Le Conseil de sécurité des Nations unies approuve les propositions de Donald Trump en faveur d'une paix durable à Gaza, notamment le déploiement d'une force internationale de stabilisation et la possibilité de créer un État palestinien souverain. La résolution a été adoptée par 13 voix contre 0, la Chine et la Russie s'étant abstenues. Selon l'ambassadeur américain auprès des Nations unies, Mike Waltz, le document „Tracer une nouvelle voie pour le Moyen-Orient“.“.
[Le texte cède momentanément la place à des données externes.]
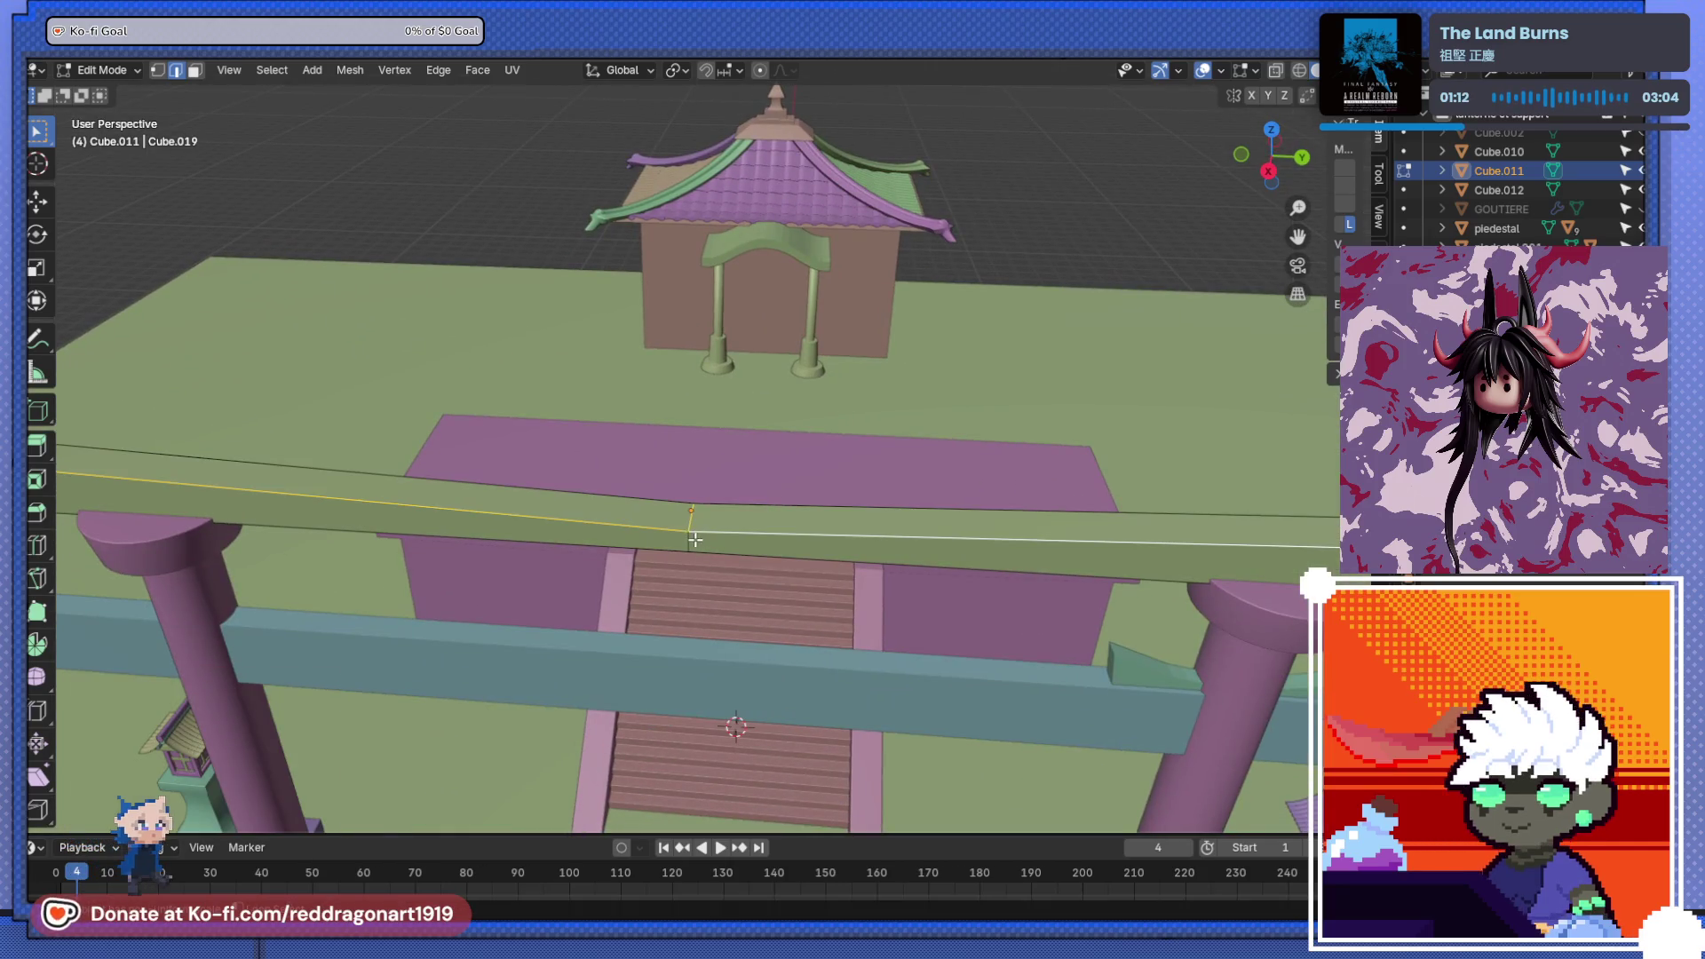
pyautogui.press('KP_3')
Les références à une future Palestine indépendante visaient à obtenir le soutien du monde arabe et islamique pour fournir la majorité des troupes de la Force internationale de stabilisation (FIS). Cependant, la veille du vote, le Premier ministre israélien Benjamin Netanyahu a réitéré l'opposition fondamentale de son gouvernement à la création d'un État palestinien, soulevant des doutes quant à la possibilité pour Israël d'autoriser la mise en œuvre de la proposition, a rapporté The Guardian.
Après le vote, le Hamas a rejeté ce qu'il a qualifié d'"imposition". „Mécanisme international de tutelle“, et a annoncé qu'il ne désarmerait pas.
Les partisans de la résolution soutiennent qu'elle devrait conduire à la levée immédiate des restrictions sur la distribution de l'aide à Gaza, à la création d'une force de stabilisation pour combler le vide laissé par le retrait israélien, et à des mesures progressives pour la reconstruction de Gaza et de la bande de Gaza. „Une voie possible vers l'autodétermination palestinienne et la création d'un État“.“.
La référence à la création d'un État n'a été ajoutée qu'après coup, à titre de compromis, sous la forme d'une formulation très vague : dès que l'Autorité palestinienne sera réformée et que la reconstruction commencera, „les conditions peuvent enfin être créées pour une voie crédible vers l'autodétermination palestinienne et la création d'un État“.“. Les États arabes et islamiques ainsi que les membres européens du Conseil ont exigé un engagement plus ferme, mais ont accepté un compromis en raison de la prolongation du cessez-le-feu actuel et de la nécessité urgente de protéger les 2,2 millions d'habitants de Gaza.
Dans leurs interventions, le Royaume-Uni et l'Algérie ont souligné que les accords de transition devaient respecter le droit international, la souveraineté palestinienne et le droit à l'autodétermination. L'Algérie a finalement voté en faveur du document et a attiré l'attention sur l'annexe de la résolution qui, selon elle, énonce clairement : pas d'annexion, pas d'occupation, pas de déplacement forcé.
M. Netanyahu aurait accepté le texte à contrecœur lors de discussions avec Washington, mais il a fait marche arrière après une forte opposition de l'aile d'extrême droite du gouvernement, déclarant que „L'opposition à un État palestinien sur quelque territoire que ce soit n'a pas changé.“.
La résolution représente un rare exemple de consensus sur Gaza après deux années de paralysie diplomatique, au cours desquelles plus de 71 000 Palestiniens ont été tués et des accusations de génocide ont été lancées. Mais le prix à payer pour la Russie et la Chine, qui n'ont pas utilisé leur veto, est un degré considérable d'ambiguïté, qu'il s'agisse de la composition du „conseil de paix“ dirigé par Trump ou de la forme du comité technocratique palestinien qui est censé gérer l'administration quotidienne de Gaza.
La FSI est censée avoir pour mandat de désarmer les groupes armés, y compris le Hamas, mais aucun pays n'a encore engagé de troupes. Le Hamas a réaffirmé qu'il ne désarmerait pas, ce qui pourrait conduire à un affrontement avec une force internationale.
Les termes des réformes de l'Autorité palestinienne restent vagues et les diplomates européens demandent que les membres du comité technocratique soient nommés rapidement.
M. Trump a qualifié le vote de „moment historique“ sur les réseaux sociaux et a annoncé d'autres annonces dans les semaines à venir.